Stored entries
--- start ---
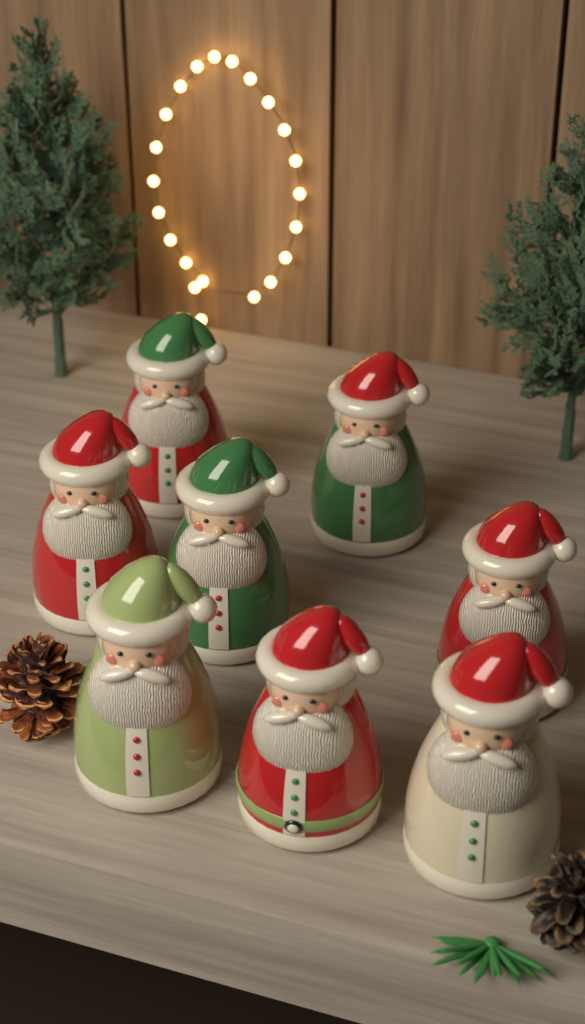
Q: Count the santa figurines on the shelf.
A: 8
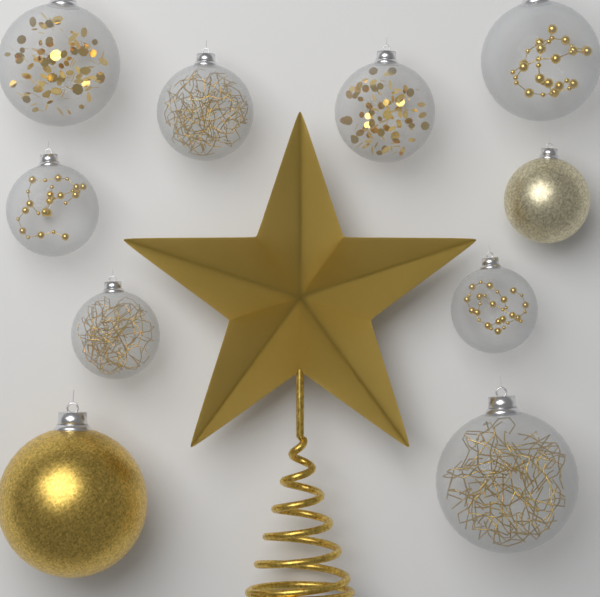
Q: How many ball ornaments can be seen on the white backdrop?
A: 10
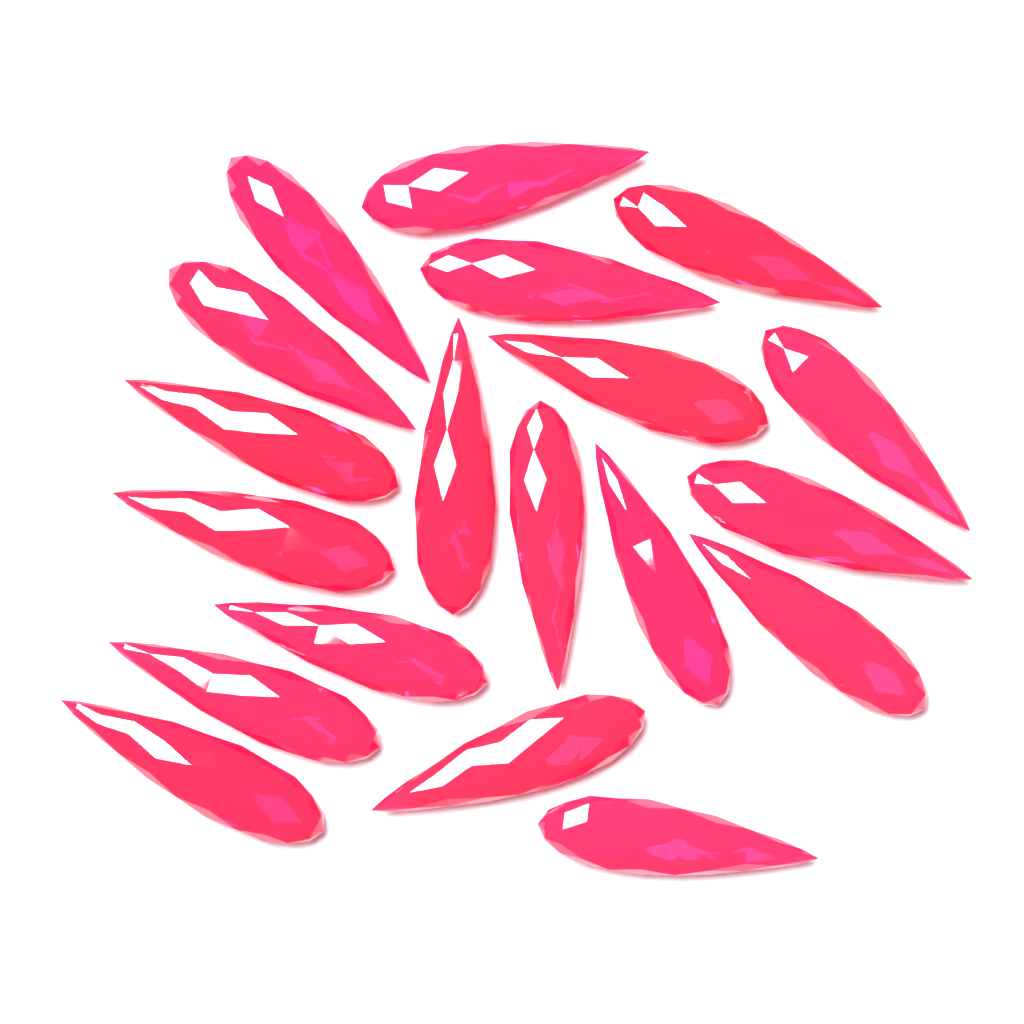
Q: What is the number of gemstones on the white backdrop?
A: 19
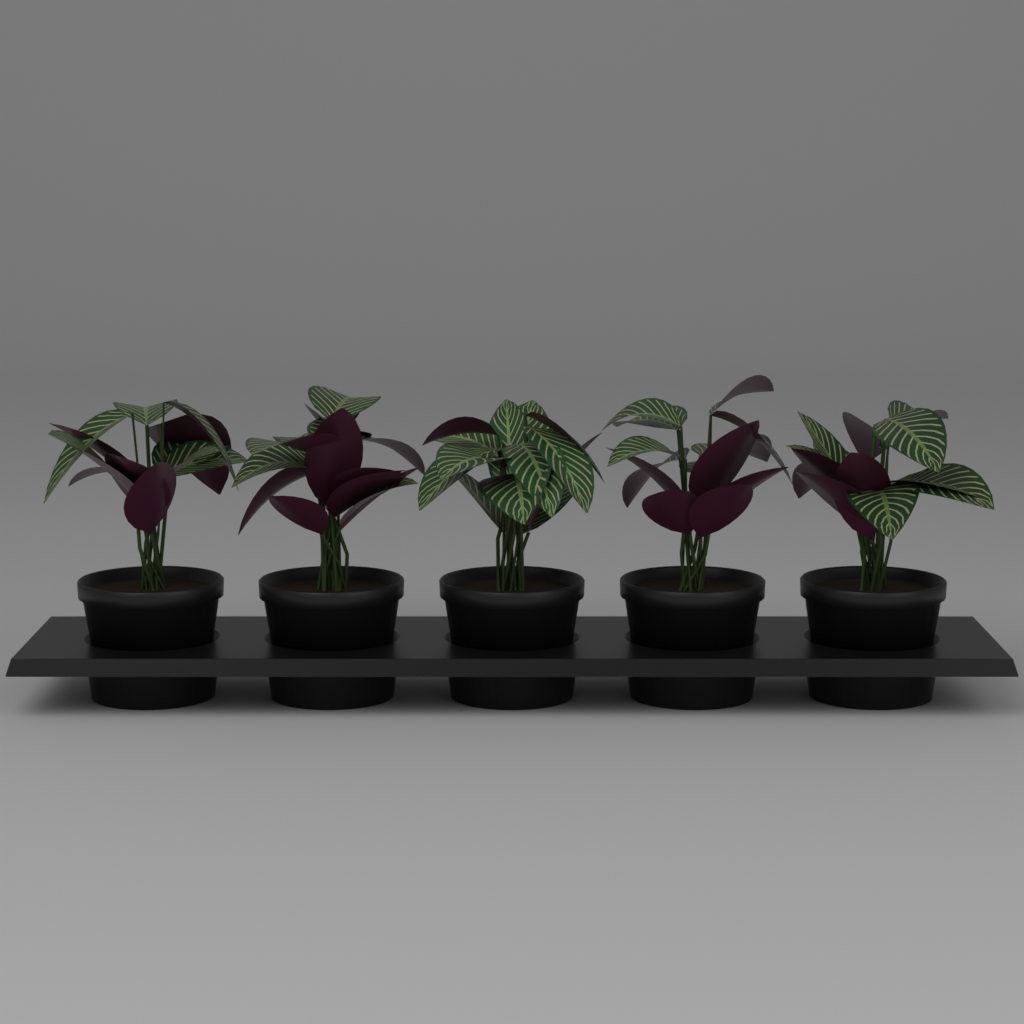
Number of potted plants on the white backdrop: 5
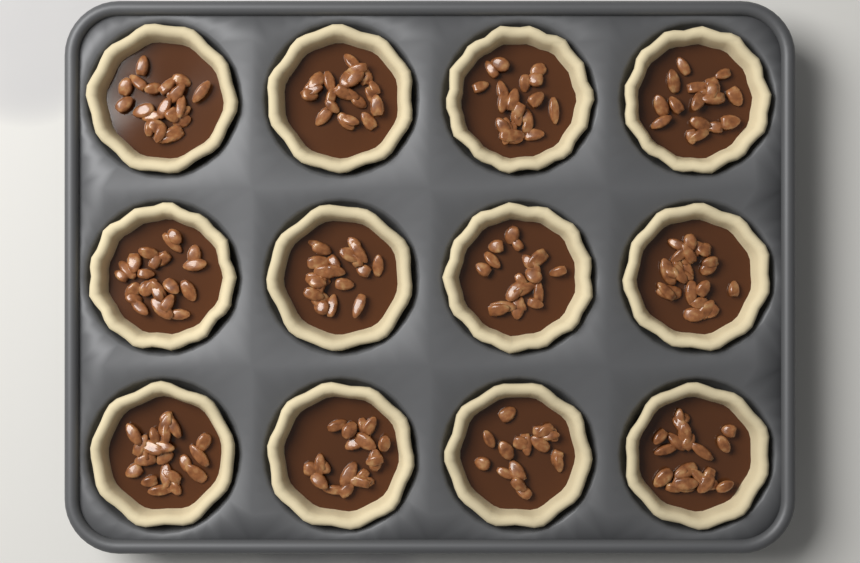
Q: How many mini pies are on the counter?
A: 12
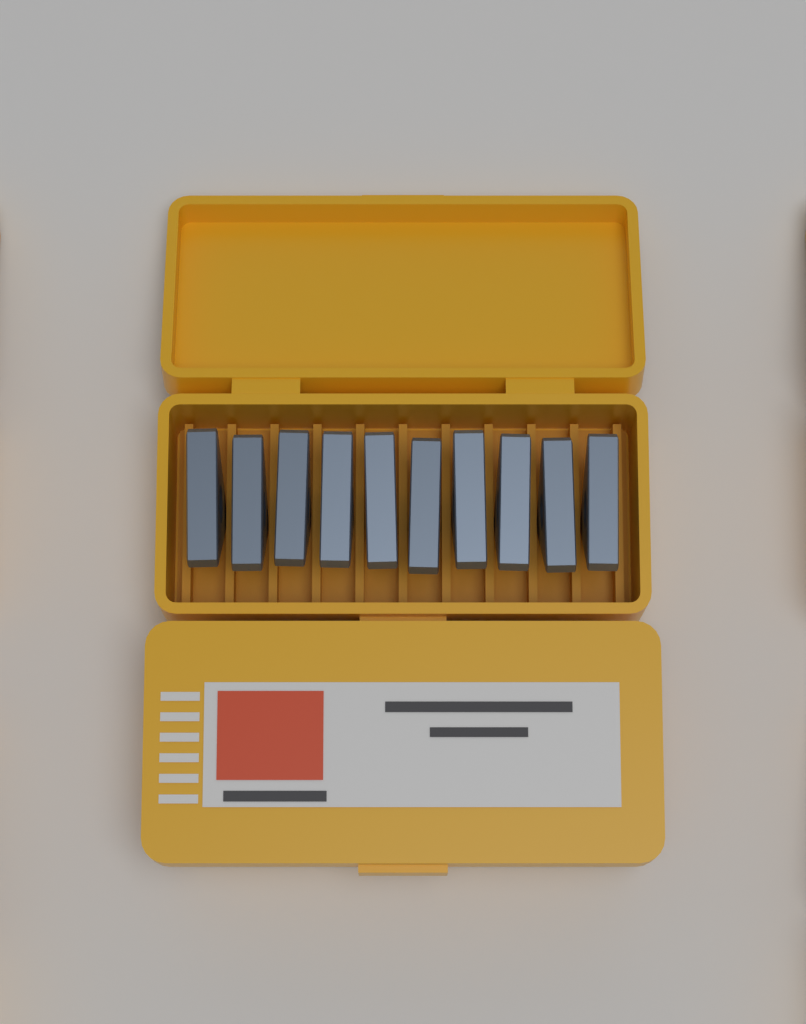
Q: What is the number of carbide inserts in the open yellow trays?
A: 10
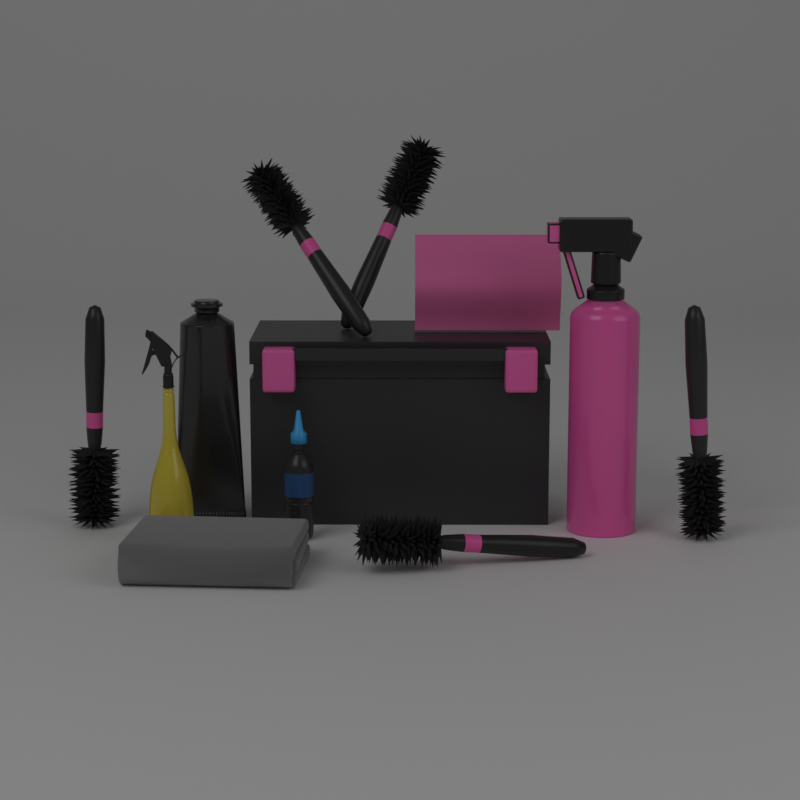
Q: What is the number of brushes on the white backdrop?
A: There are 5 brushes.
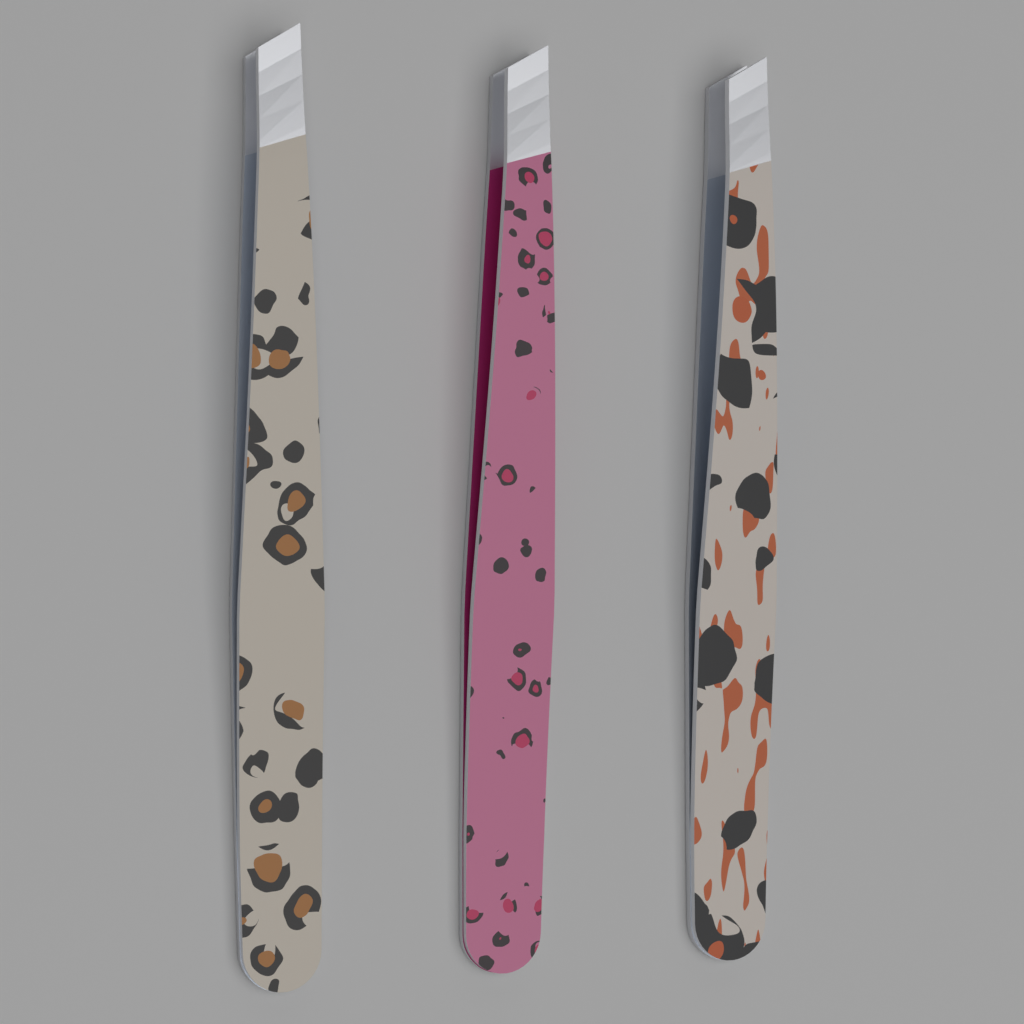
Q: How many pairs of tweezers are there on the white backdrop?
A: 3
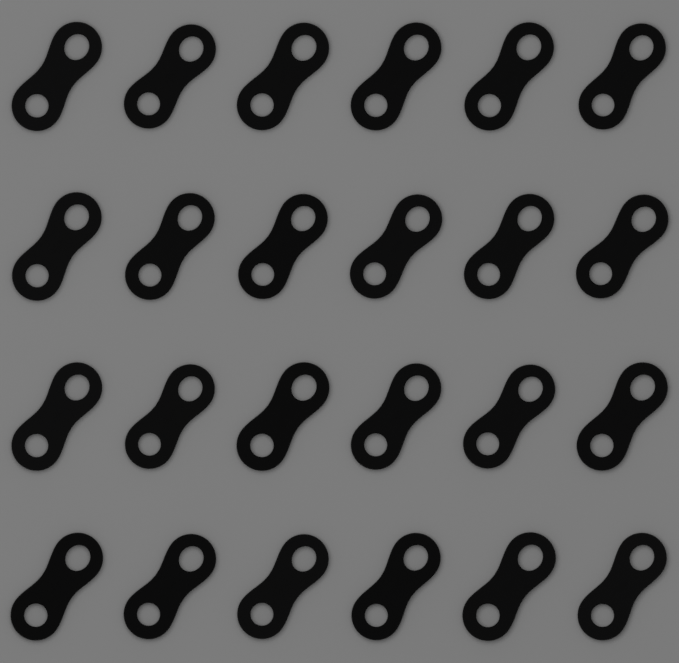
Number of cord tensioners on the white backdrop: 24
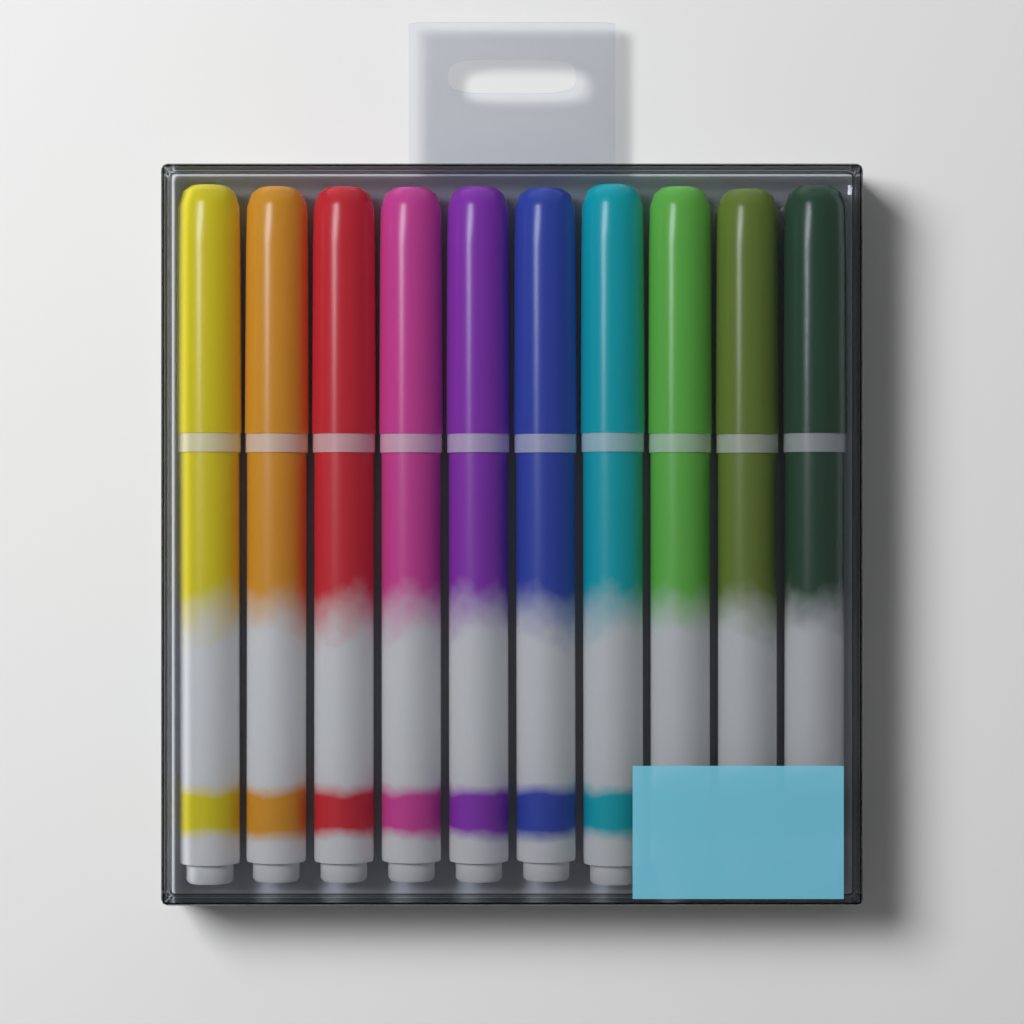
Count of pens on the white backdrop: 10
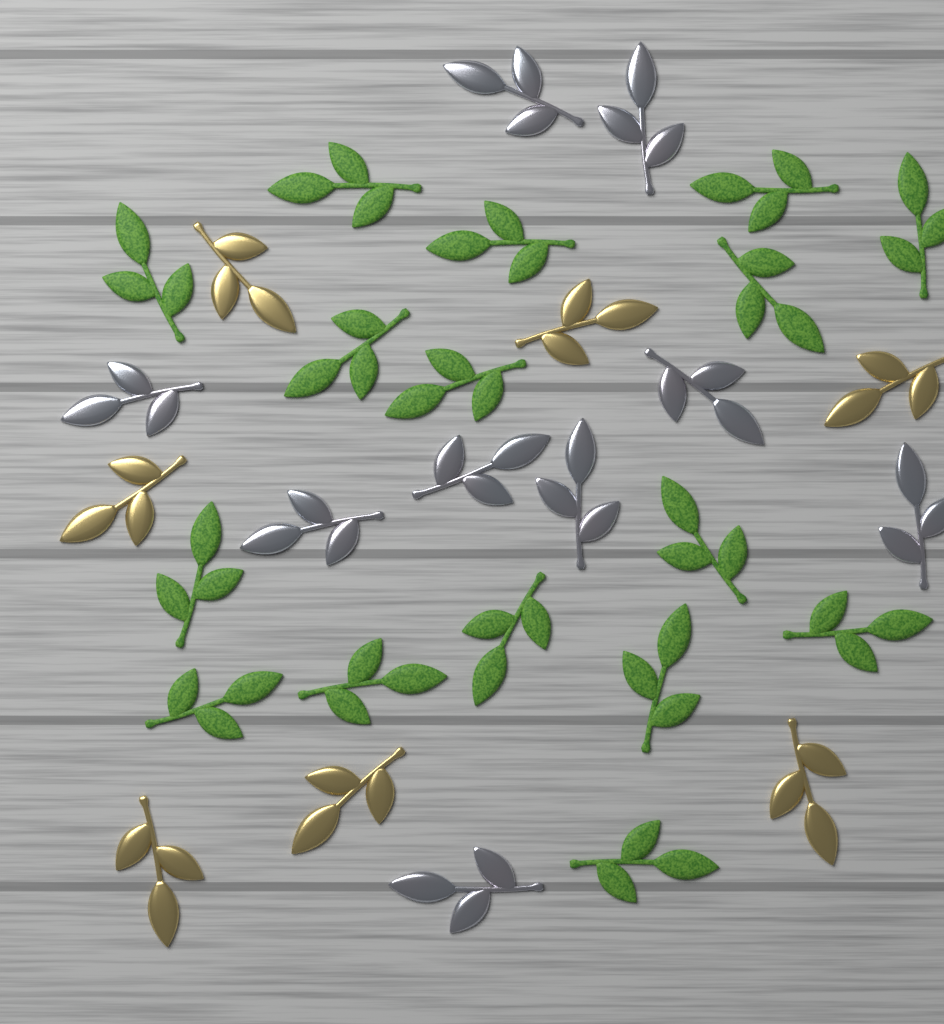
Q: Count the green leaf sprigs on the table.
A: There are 16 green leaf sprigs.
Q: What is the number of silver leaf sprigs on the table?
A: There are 9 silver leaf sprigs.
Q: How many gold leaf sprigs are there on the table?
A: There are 7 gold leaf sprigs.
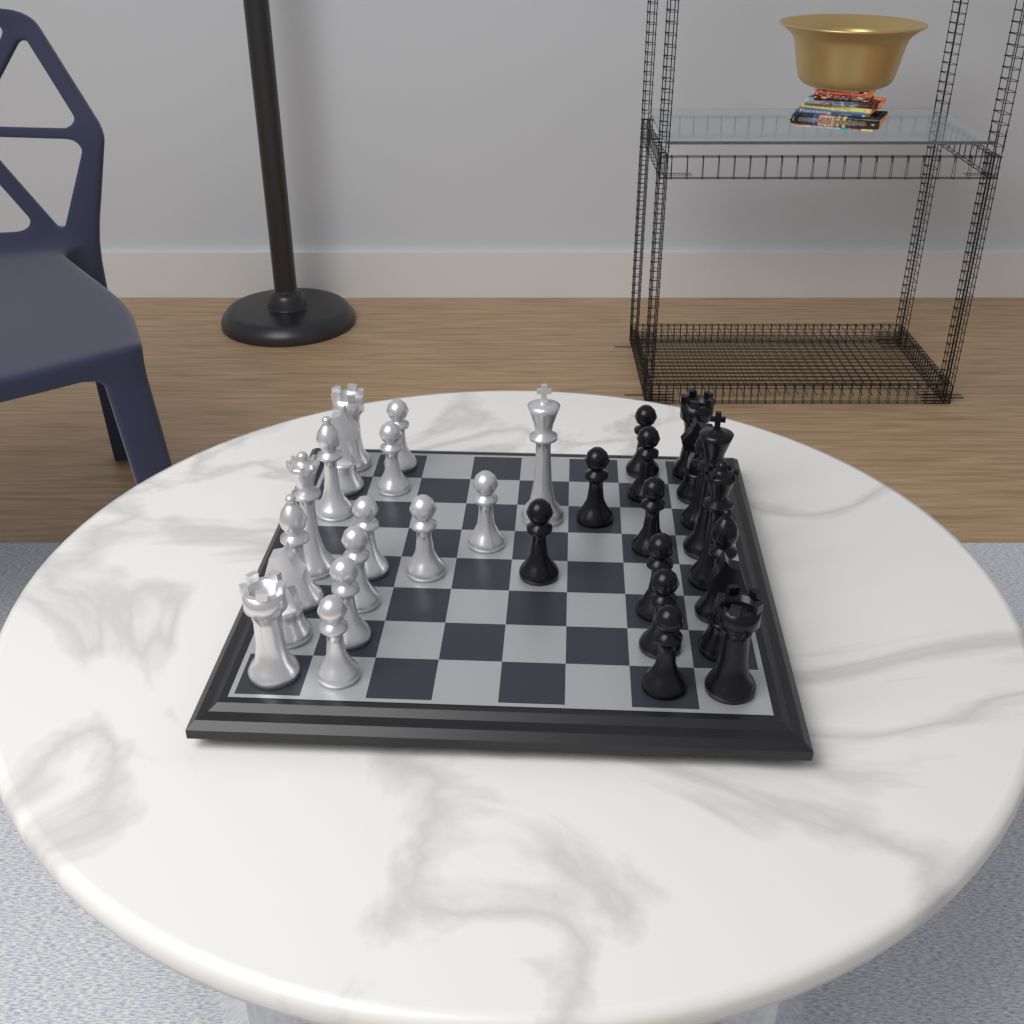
--- end ---
Reproduce every line of the data above verbatim, omitting the pictures from your response.

▸ **Problem solution**
Q: Count the santa figurines on the shelf.
A: 8
Q: How many ball ornaments can be seen on the white backdrop?
A: 10
Q: What is the number of gemstones on the white backdrop?
A: 19
Number of potted plants on the white backdrop: 5
Q: How many mini pies are on the counter?
A: 12
Q: What is the number of carbide inserts in the open yellow trays?
A: 10
Q: What is the number of brushes on the white backdrop?
A: There are 5 brushes.
Q: How many pairs of tweezers are there on the white backdrop?
A: 3
Number of cord tensioners on the white backdrop: 24
Count of pens on the white backdrop: 10
Q: Count the green leaf sprigs on the table.
A: There are 16 green leaf sprigs.
Q: What is the number of silver leaf sprigs on the table?
A: There are 9 silver leaf sprigs.
Q: How many gold leaf sprigs are there on the table?
A: There are 7 gold leaf sprigs.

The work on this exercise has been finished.